PROMPT =
There is material below. Print exactly the lines starting at the line with "Someone took away" and ending at the line with "Someone carried the pinkish", ends included, and no others.

DATA SECTION =
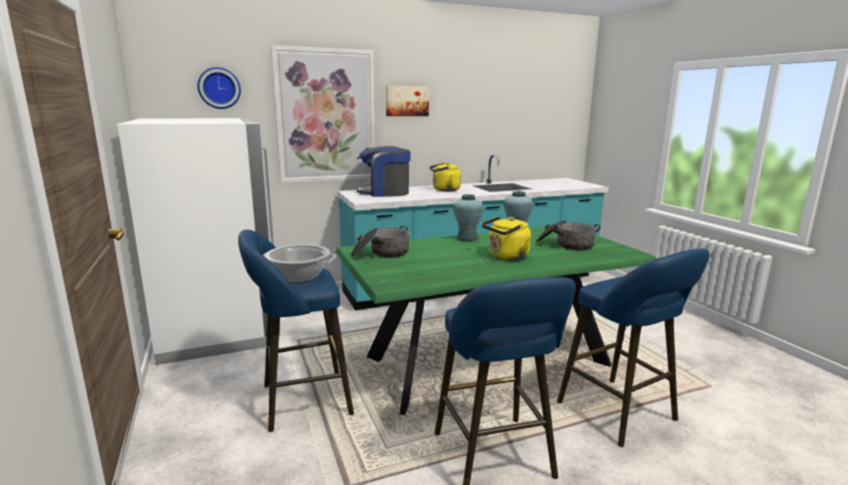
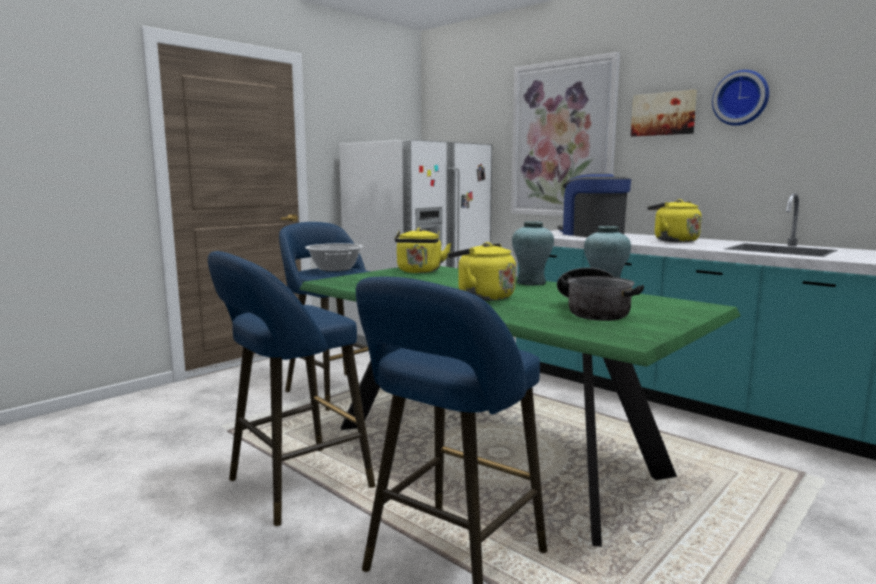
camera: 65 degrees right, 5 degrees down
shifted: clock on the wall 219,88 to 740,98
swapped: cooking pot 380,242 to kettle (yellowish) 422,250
---
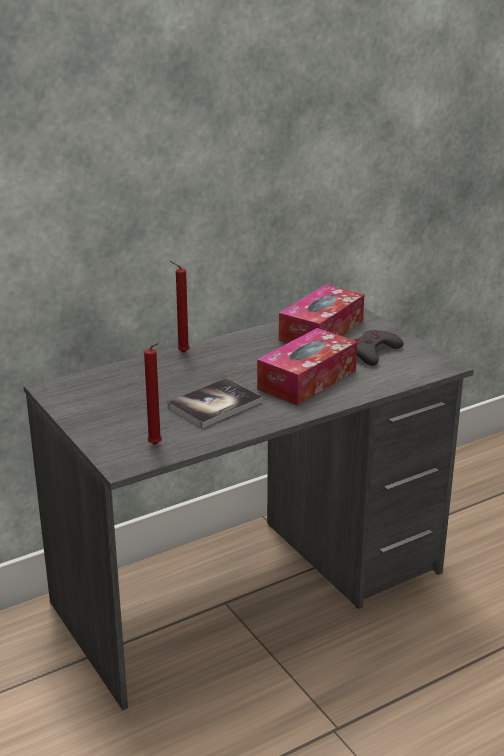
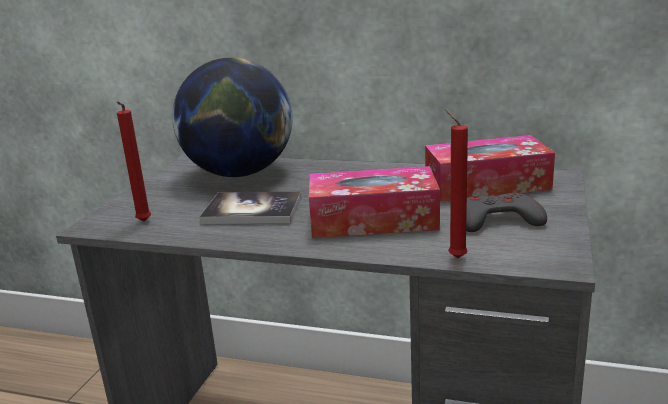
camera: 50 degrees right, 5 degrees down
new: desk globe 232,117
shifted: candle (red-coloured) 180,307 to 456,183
...
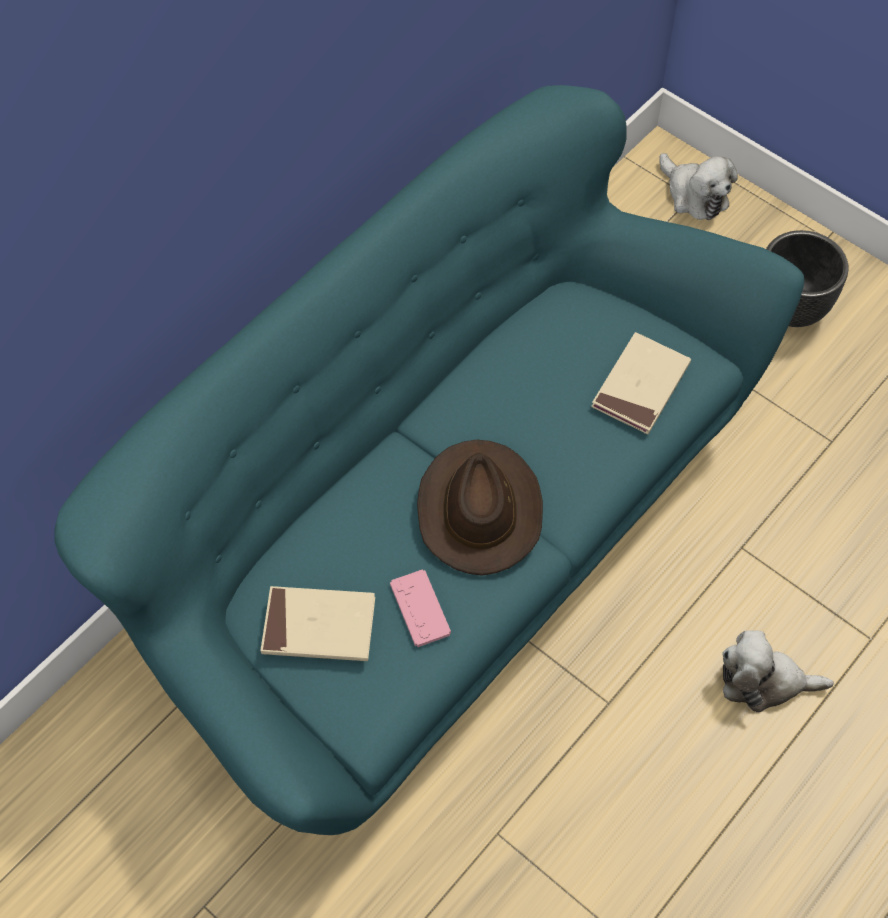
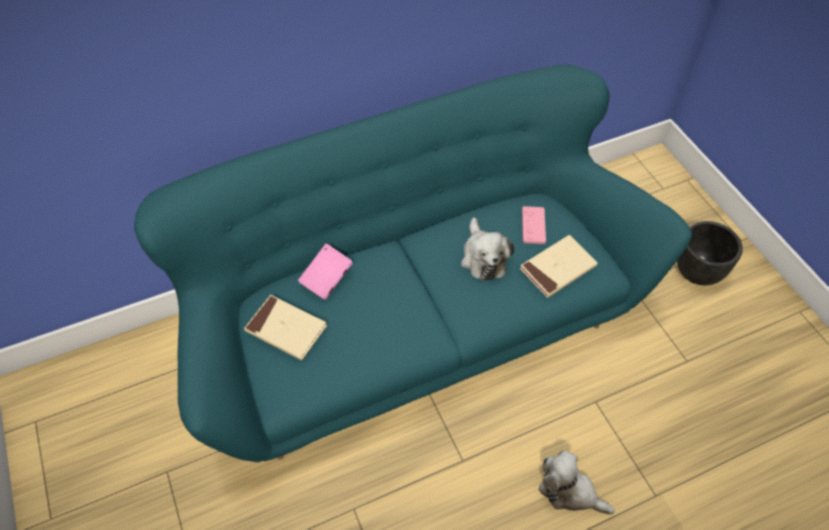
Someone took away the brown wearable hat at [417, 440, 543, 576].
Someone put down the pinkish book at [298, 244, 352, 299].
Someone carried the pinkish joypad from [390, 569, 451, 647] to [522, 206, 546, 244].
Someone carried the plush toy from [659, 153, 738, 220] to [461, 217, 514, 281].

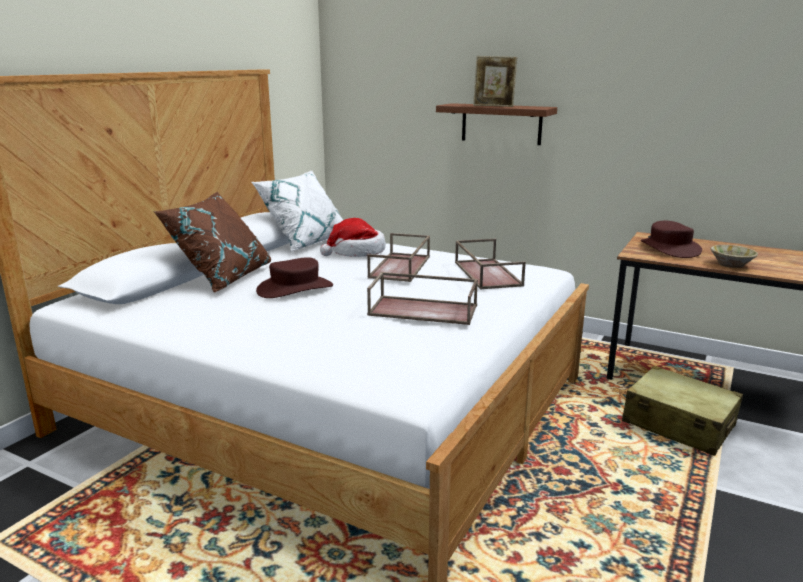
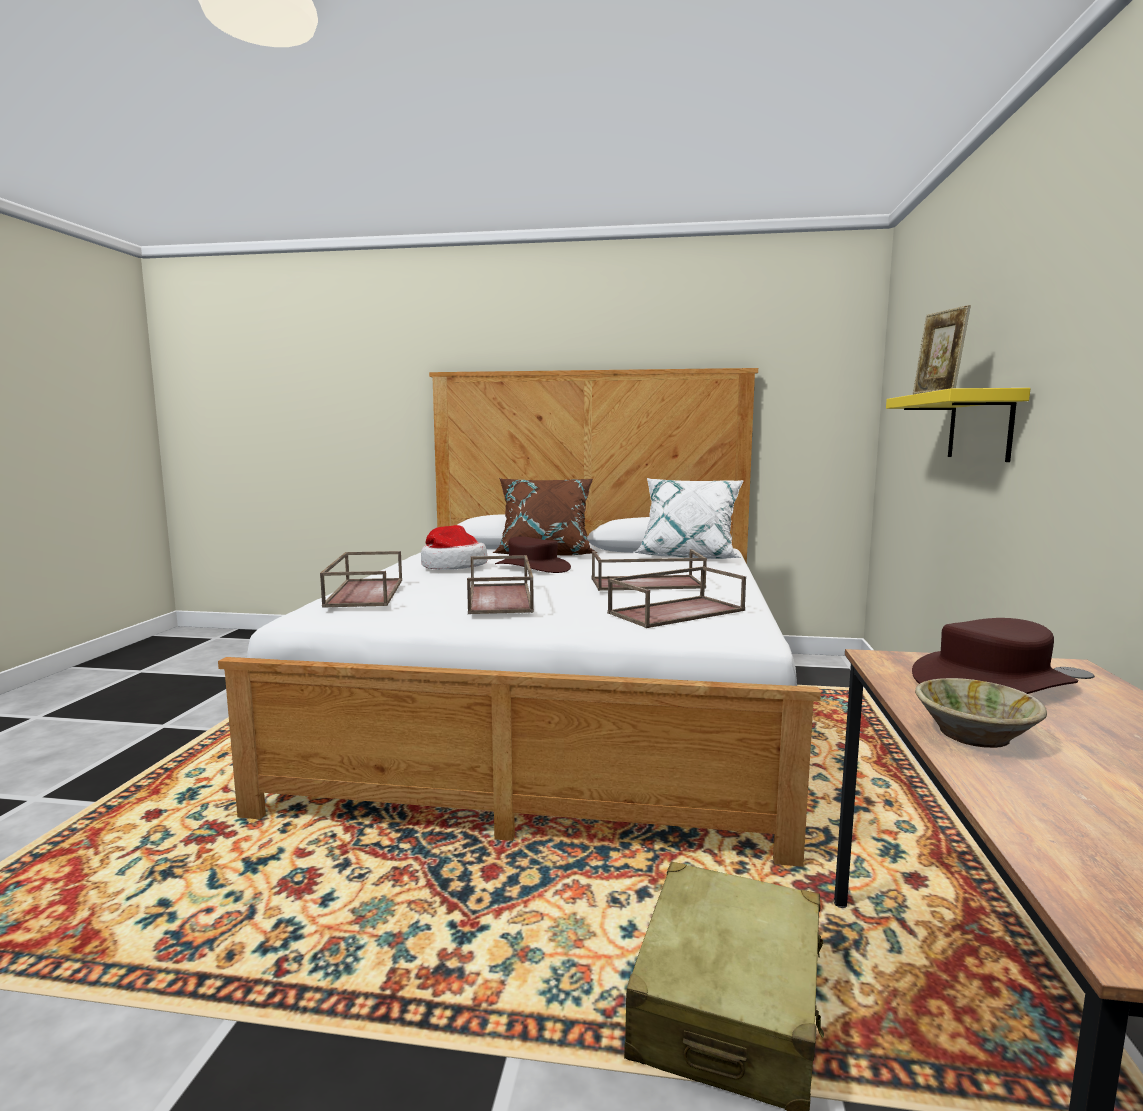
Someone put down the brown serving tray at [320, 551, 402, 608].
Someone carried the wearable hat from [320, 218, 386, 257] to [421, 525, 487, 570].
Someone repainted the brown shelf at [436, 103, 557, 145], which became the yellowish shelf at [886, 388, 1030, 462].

RESULT OF THE EXERCISE =
Someone took away the brown wearable hat at [417, 440, 543, 576].
Someone put down the pinkish book at [298, 244, 352, 299].
Someone carried the pinkish joypad from [390, 569, 451, 647] to [522, 206, 546, 244].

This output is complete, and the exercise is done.